=== What you will do ===
Would you find each line in the entries below with the string "elbow" and copy it?

=== Dataset entries ===

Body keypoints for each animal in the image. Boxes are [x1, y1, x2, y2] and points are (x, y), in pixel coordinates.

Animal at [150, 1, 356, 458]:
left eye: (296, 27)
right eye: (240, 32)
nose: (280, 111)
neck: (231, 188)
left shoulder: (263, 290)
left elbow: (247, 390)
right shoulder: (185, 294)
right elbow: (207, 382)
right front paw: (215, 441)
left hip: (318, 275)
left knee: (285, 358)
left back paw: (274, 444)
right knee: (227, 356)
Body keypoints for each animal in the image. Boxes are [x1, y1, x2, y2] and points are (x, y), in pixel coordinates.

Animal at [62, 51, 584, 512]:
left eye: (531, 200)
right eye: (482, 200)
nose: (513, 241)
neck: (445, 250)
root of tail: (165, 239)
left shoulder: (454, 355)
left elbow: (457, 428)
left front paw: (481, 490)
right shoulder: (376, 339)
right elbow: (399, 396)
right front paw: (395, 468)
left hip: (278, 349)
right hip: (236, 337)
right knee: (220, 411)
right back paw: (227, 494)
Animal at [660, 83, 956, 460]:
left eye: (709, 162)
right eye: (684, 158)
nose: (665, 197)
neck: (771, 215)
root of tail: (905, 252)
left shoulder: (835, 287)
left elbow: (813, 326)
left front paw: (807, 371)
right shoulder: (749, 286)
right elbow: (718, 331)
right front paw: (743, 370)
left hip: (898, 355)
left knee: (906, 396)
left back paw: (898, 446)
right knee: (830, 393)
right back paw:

---

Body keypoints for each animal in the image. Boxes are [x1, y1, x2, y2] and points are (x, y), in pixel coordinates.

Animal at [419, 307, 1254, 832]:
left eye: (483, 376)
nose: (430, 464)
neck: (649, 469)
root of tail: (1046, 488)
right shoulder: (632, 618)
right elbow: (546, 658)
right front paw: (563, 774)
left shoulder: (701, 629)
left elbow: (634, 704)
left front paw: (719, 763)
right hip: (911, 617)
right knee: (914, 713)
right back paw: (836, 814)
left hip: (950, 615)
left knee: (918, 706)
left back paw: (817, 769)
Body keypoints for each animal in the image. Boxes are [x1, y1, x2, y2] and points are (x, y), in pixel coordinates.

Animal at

=== Task answer ===
left elbow: (247, 390)
right elbow: (207, 382)
left elbow: (457, 428)
right elbow: (399, 396)
left elbow: (813, 326)
right elbow: (718, 331)
right elbow: (546, 658)
left elbow: (634, 704)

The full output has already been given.